When I was in Lisbon in January this was the only thing by Pessoa that I could find in English. I've been meaning to read his BOOK OF DISQUIET for years, and that's what I'd been looking for, but I'm glad that I found this collection of his poems instead. I've folded the corners of many pages and in the last three months I've read some of these poems enough times that they've already become familiar and classic and comforting to me.
While I was on my trip, Huseyin sent me the text of "The Tobacco Shop". It was a good coincidence since he happened to find the poem online and knew I would like it on the same day I bought the book, without either of us having mentioned Pessoa to each other yet. Since then we've talked about that poem and several of the others, and I like knowing that this book will always remind me of him.
Pessoa wrote under both his own name and at least four other "heteronyms" which he developed distinct personalities for, and who wrote letters to each other and reviewed each other's work. My favorite of his personas is probably Alberto Caeiro, who wrote slightly shorter poems than the others, and whose collection "The Keeper of Sheep" opens with the lines I never kept sheep, / but it's as if I'd kept them. Annoyingly, the book ends with some of the weakest poems, the ones originally written in English and some boring odes to Portuguese sailors, but I love a lot of what comes before.
I'll always be the one who waited for a door to open in a wall without doors And sang the song of the Infinite in a chicken coop And heard the voice of God in a covered well.
I smoked my life. How uncertain All I saw or read! And all The world is a great open book That smiles at me in an unknown tongue.
Very happy to discover Pessoa. Perhaps, if not for my trip to Lisbon, I would forever have missed him.
It’s mind-boggling how versatile he is. His multiple literary personalities are so different and so good, each of them. It’s like the same feeling gets in different hands and is moulded according to a different mind into a different form and transforms into something very distinctive.
What I got from this introduction to Pessoa: we are nothing, we are not important, it is important to live, to feel, to see, to experience.
I really liked this edition.
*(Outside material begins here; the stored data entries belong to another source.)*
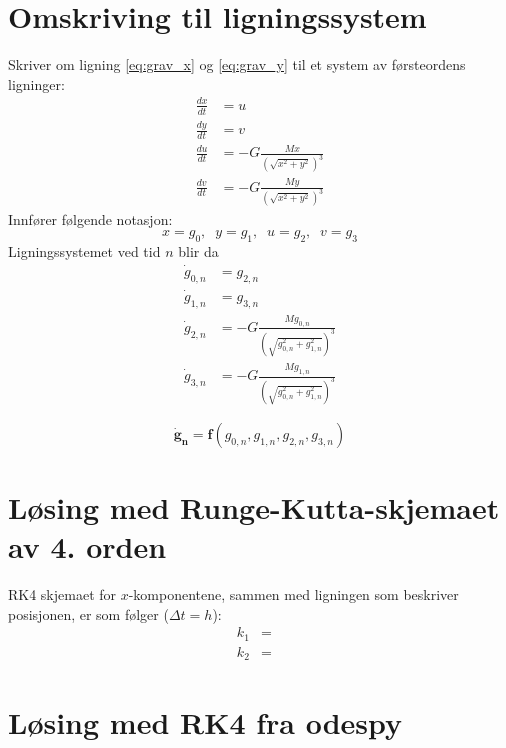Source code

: \section{Omskriving til ligningssystem} %
\label{sec:omskriving_til_ligningssystem}
Skriver om ligning \eqref{eq:grav_x} og \eqref{eq:grav_y} til et system av førsteordens ligninger:
\begin{align*}
  \frac{dx}{dt} &= u  \\
  \frac{dy}{dt} &= v  \\
  \frac{du}{dt} &= -G \frac{Mx}{\left( \sqrt{x^2+y^2} \right)^3}  \\
  \frac{dv}{dt} &= -G \frac{My}{\left( \sqrt{x^2+y^2} \right)^3}
\end{align*}
Innfører følgende notasjon:
\begin{equation*}
  x = g_0, \;\; y = g_1, \;\; u = g_2, \;\; v = g_3
\end{equation*}
Ligningssystemet ved tid $n$ blir da
\begin{subequations}
\begin{align}
  \dot g_{0,n} &= g_{2,n}  \\
  \dot g_{1,n} &= g_{3,n}  \\
  \dot g_{2,n} &= -G \frac{Mg_{0,n}}{\left( \sqrt{g_{0,n}^2+g_{1,n}^2} \right)^3}  \\
  \dot g_{3,n} &= -G \frac{Mg_{1,n}}{\left( \sqrt{g_{0,n}^2+g_{1,n}^2} \right)^3}
\end{align}
\end{subequations}

\begin{equation}
  \mathbf{\dot g_n} = \mathbf{f}(g_{0,n}, g_{1,n}, g_{2,n}, g_{3,n})
\end{equation}




\section{Løsing med Runge-Kutta-skjemaet av 4. orden} %
\label{sec:l_sing_med_runge_kutta_skjemaet_av_4_orden}
RK4 skjemaet for $x$-komponentene, sammen med ligningen som beskriver posisjonen, er som følger ($\Delta t = h$):
\begin{subequations}
\begin{eqnarray}
  k_1 &= & \\
  k_2 &= &
\end{eqnarray}
\end{subequations}



\section{Løsing med RK4 fra odespy} %
\label{sec:l_sing_med_rk4_fra_odespy}



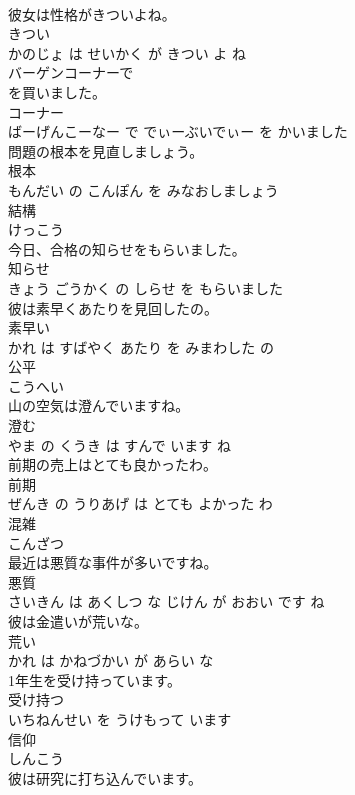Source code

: \documentclass[8pt]{extreport}
\begin{document}
\begin{CJK}{UTF8}{min}
\\	彼女は性格がきついよね。	
\\	きつい 
\\	かのじょ は せいかく が きつい よ ね			
\\	バーゲンコーナーで
\\	を買いました。	
\\	コーナー 
\\	ばーげんこーなー で でぃーぶいでぃー を かいました			
\\	問題の根本を見直しましょう。	
\\	根本 
\\	もんだい の こんぽん を みなおしましょう			
\\	結構	
\\	けっこう		
\\	今日、合格の知らせをもらいました。	
\\	知らせ 
\\	きょう ごうかく の しらせ を もらいました			
\\	彼は素早くあたりを見回したの。	
\\	素早い 
\\	かれ は すばやく あたり を みまわした の			
\\	公平	
\\	こうへい		
\\	山の空気は澄んでいますね。	
\\	澄む 
\\	やま の くうき は すんで います ね			
\\	前期の売上はとても良かったわ。	
\\	前期 
\\	ぜんき の うりあげ は とても よかった わ			
\\	混雑	
\\	こんざつ		
\\	最近は悪質な事件が多いですね。	
\\	悪質 
\\	さいきん は あくしつ な じけん が おおい です ね			
\\	彼は金遣いが荒いな。	
\\	荒い 
\\	かれ は かねづかい が あらい な			
\\	1年生を受け持っています。	
\\	受け持つ 
\\	いちねんせい を うけもって います			
\\	信仰	
\\	しんこう		
\\	彼は研究に打ち込んでいます。	

\end{CJK}
\end{document}
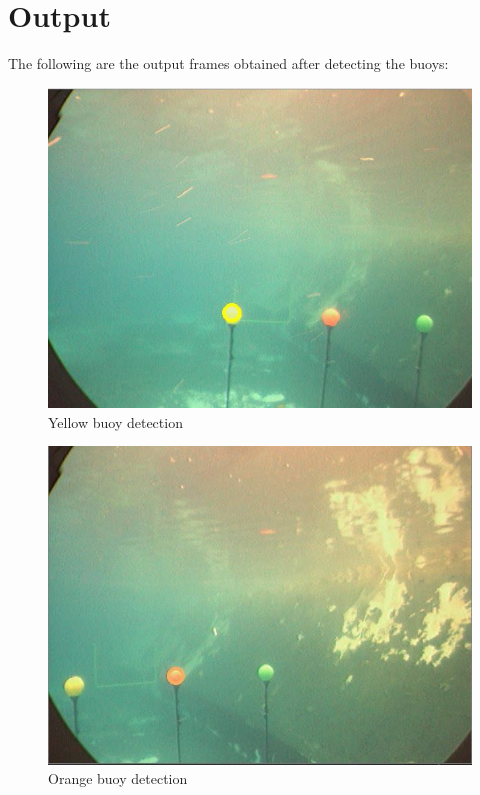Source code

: \documentclass[12pt]{article}
\begin{document}
\section{Output}
The following are the output frames obtained after detecting the buoys:
\begin{figure}[h]
    \centering
    \includegraphics[width=16cm]{yellowbuoydetection}
    \caption{Yellow buoy detection}
    \label{fig:Yellow buoy detection}
\end{figure}
\newpage
\begin{figure}[h]
    \centering
    \includegraphics[width=16cm]{orangebuoydetection}
    \caption{Orange buoy detection}
    \label{fig:Orange buoy detection}
\end{figure}
\end{document}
With the original Portuguese on one page and the English on the other, it was nice to the translation. This edition also compiled the works of the three poets that Pessoa was/is (who knows how to explain this) and I liked how they included Pessoa's contemporaries views on each poet as well as Pessoa's own view of that identity in the introduction of each section for the "new poet." Yeah, I just really liked these poems. Tobacco Shop was probably my favorite poem as a whole.
I am an avid fan of Fernando Pessoa and this book has served as an introduction to the author for my peers that cannot speak Portuguese. In my opinion the selection of poems is quite good and diverse but the translation could be much better, sometimes lacking imagery that could have been portrayed. I imagine it is because simplicity was prioritised during the process, allowing for verses maintain a certain agreeable length.
Ser outro constantemente Por a alma naõ ter raízes De viver de ver somente!
Picked up Pessoa in Lisbon yesterday. He writes that he wants to feel all things in every way. He certainly made me feel all things — in many ways! A worthy companion for any traveler.
I had never heard of Pessoa before I came across this in a bookstore in Porto, Portugal last year. I love bilingual editions. I don’t know Portuguese, but I have enough Spanish and French to get the feeling of the rhymes and rhythm. Having the English on the next page is perfect to get the meaning.
Segue o teu destino, Rega as tuas plantas, Ama as tuas rosas O resto é a sombra De árvores alheias.
Follow your destiny, Water your plants, Love your roses. The rest is shadows Of unknown trees.